Aumento da violência no isolamento social
“A violência doméstica aumentou muito com o isolamento social, pois as mulheres que antes já eram agredidas passaram a viver confinadas com seus agressores. A falta de vagas na rede de acolhimento, que já era um problema, se tornou ainda mais grave”, disse a deputada.
Na Casa Referência Mulheres Mirabal, em Porto Alegre, a demanda aumentou durante a quarentena e trouxe um problema a mais para a administração do espaço: a necessidade de isolamento das vítimas e de seus filhos em caso de abrigamento. Uma das coordenadoras da Casa, Nana Sanches, diz que a estratégia foi priorizar os acolhimentos – medida de apoio jurídico ou psicológico que, no entanto, não protege a mulher de eventuais agressões.
“Registramos um aumento muito grande nos casos de mulheres que precisam de orientação sobre o que fazer diante da iminência de serem agredidas. Em outras instituições também houve registro de aumento da demanda por ajuda”, disse. Por questões de segurança, os locais de abrigamento e apoio não revelam dados sobre quantidade de mulheres nessa situação.
Segundo dados do relatório preliminar 2020 da Força-tarefa da Assembleia, existem apenas 14 casas-abrigo em todo o estado para acolher mulheres agredidas e seus filhos. O número de vagas oscila muito, pois depende dos recursos disponíveis para manutenção.

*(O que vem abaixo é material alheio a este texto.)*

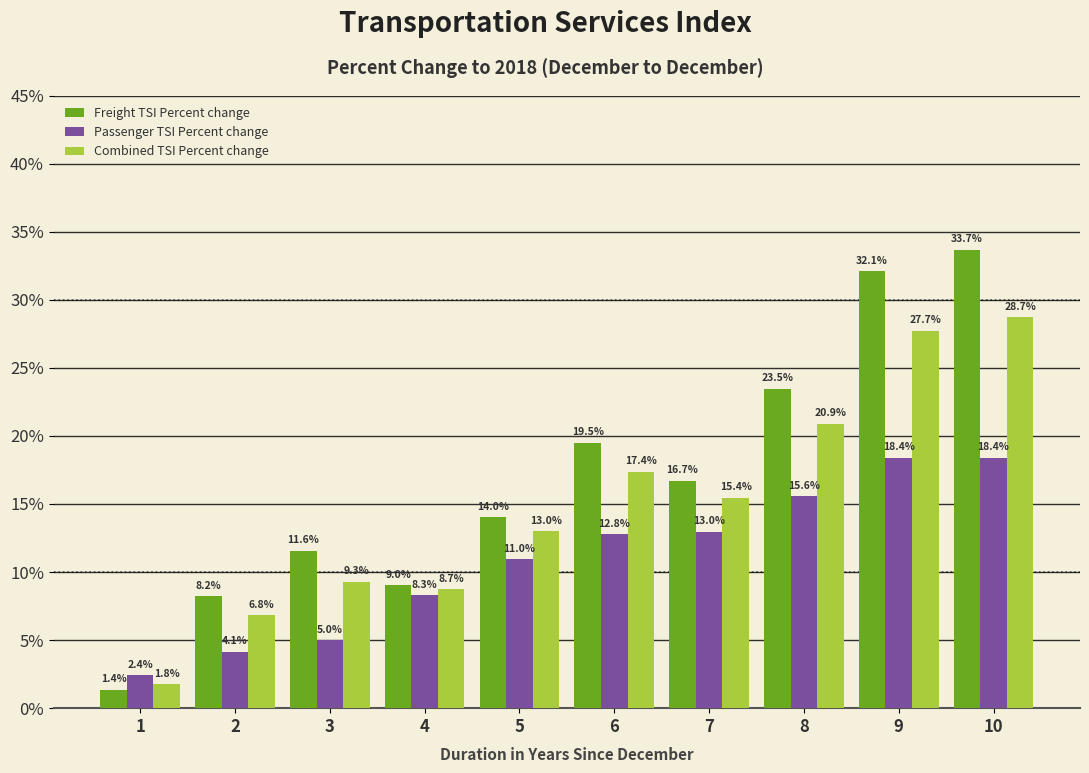

Reading left to right, what are all the values shown in this chart?

Freight TSI Percent change: 1.4	8.2	11.6	9.0	14.0	19.5	16.7	23.5	32.1	33.7
Passenger TSI Percent change: 2.4	4.1	5.0	8.3	11.0	12.8	13.0	15.6	18.4	18.4
Combined TSI Percent change: 1.8	6.8	9.3	8.7	13.0	17.4	15.4	20.9	27.7	28.7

Mas parece evidente que se trata de uma estrutura incapaz de atender a demanda: apenas nos cinco primeiros meses deste ano foram 8,5 mil casos de lesão corporal contra mulheres no Rio Grande do Sul – média de 55 por dia, mais de duas agressões por hora.
“Estamos muito ocupados”
Isso sem falar no assédio moral, na ofensa, nas agressões verbais que, na maioria das vezes, nem sai de casa. Como no caso da estudante de pós-graduação que a reportagem do Extra Classe entrevistou no início de junho. Sem querer se identificar, com medo de represálias, ela registrou dez boletins de ocorrência (B.O.) contra o ex-companheiro num intervalo de dois anos. Difamada entre os amigos pelo agressor, seguida e ameaçada, além de ofendida em público, a mulher já obteve três medidas protetivas, sem muito resultado.
“Parece que se não deu tiro, facada ou soco não é grave. Não adianta nem pedir ajuda”, contou. Antes de obter a terceira medida protetiva, no dia 14 de abril, a estudante foi à Delegacia Especial de Atendimento à Mulher (Deam) em Porto Alegre e não conseguiu registrar a ocorrência. “Quando perceberam que não havia marca de agressões físicas, disseram para fazer B.O. on-line, pois estavam muito ocupados”, disse à reportagem.

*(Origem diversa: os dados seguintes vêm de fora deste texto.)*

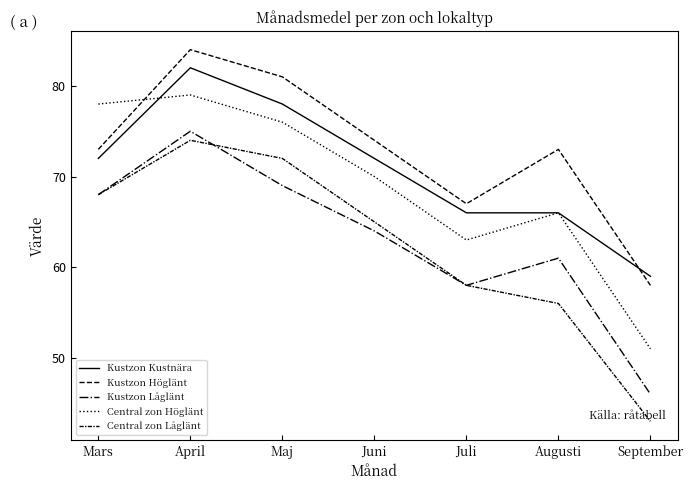

Where is the first local maximum for Kustzon Låglänt?

April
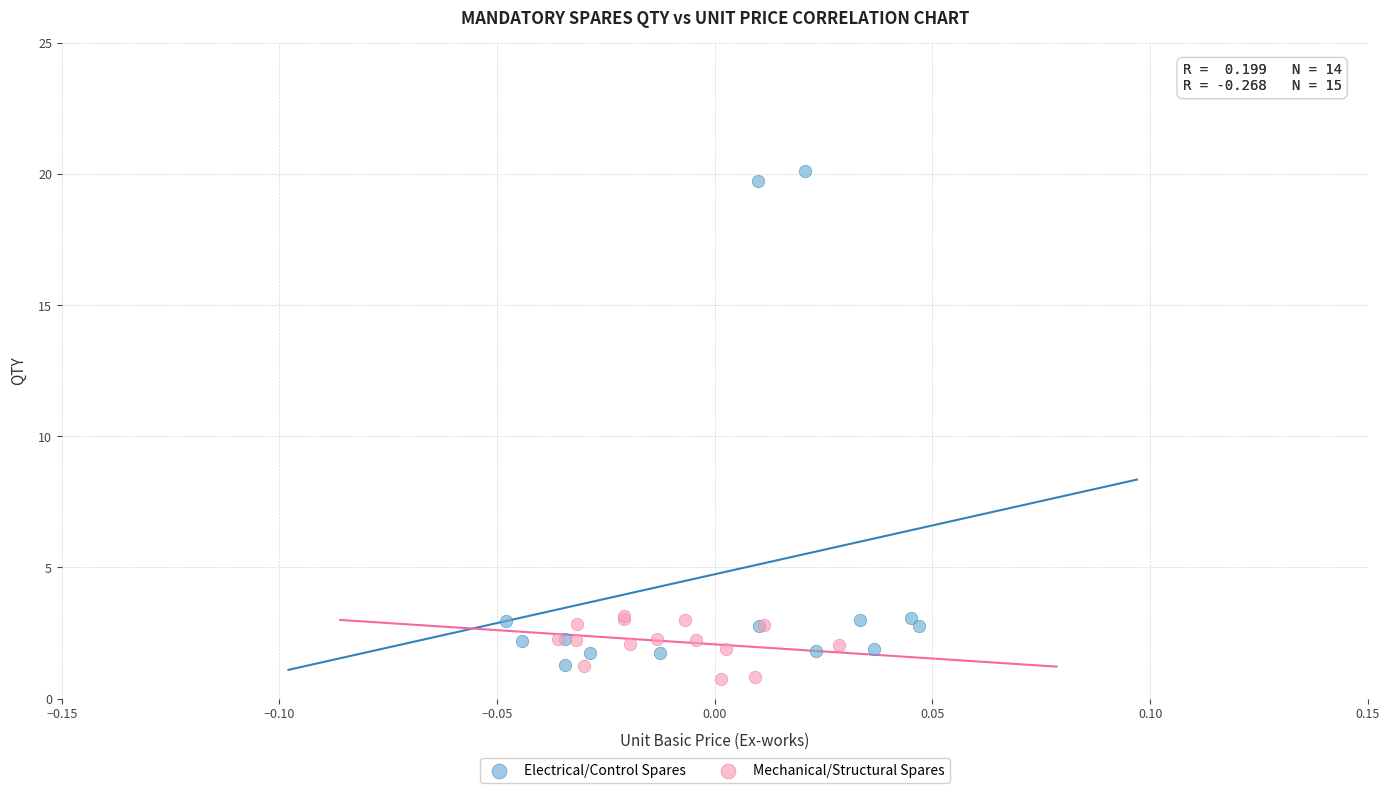

Which series contains the highest Y value?

Electrical/Control Spares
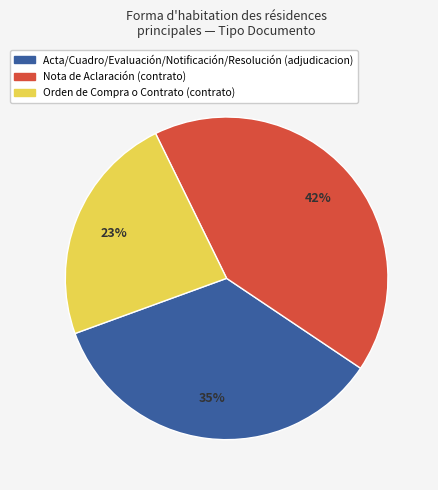

To the nearest percent, what is the average slice percentage?

33%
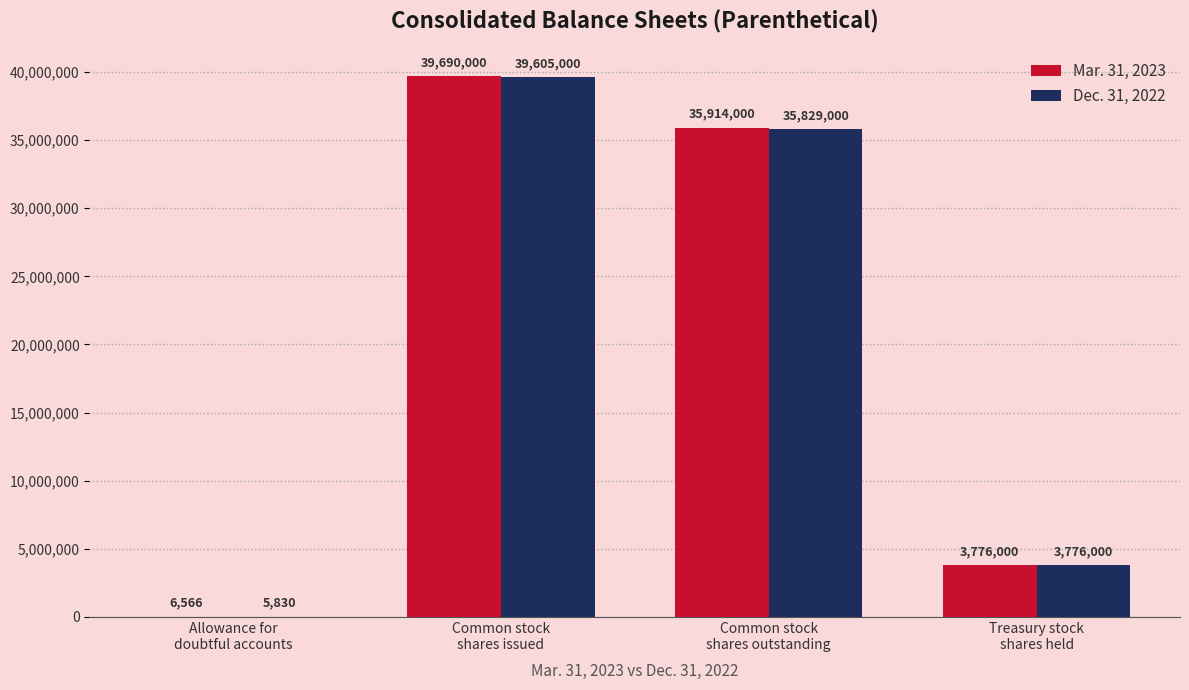

What is the sum of the Dec. 31, 2022 values at Common stock
shares outstanding and Common stock
shares issued?

75434000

A mulher, que vive num condomínio confortável no centro da capital, conta que após a separação, há cerca de dois anos, passou a ser seguida constantemente pelo ex-marido, teve sua vida pessoal devassada, deixou de frequentar locais públicos e também de se relacionar pelas redes sociais com amigos e amigas. Além disso, planeja deixar a cidade para se ver “livre do pesadelo”. Ela critica o sistema oficial de proteção e diz que foi salva pela Força-tarefa da Assembleia Legislativa.
“Minha vida foi arrancada de mim completamente. Vivo assustada, com medo, olhando para os lados. Meu agressor furou constantemente as medidas protetivas, mas nunca foi importunado por isso. Ele perseguiu irmãos, cunhados, meus pais. Espero que receba uma pena bem dura pelo que fez, mas como não me esfaqueou, nem me desfigurou a socos, vai ter que pagar só umas cestas básicas”, lamentou.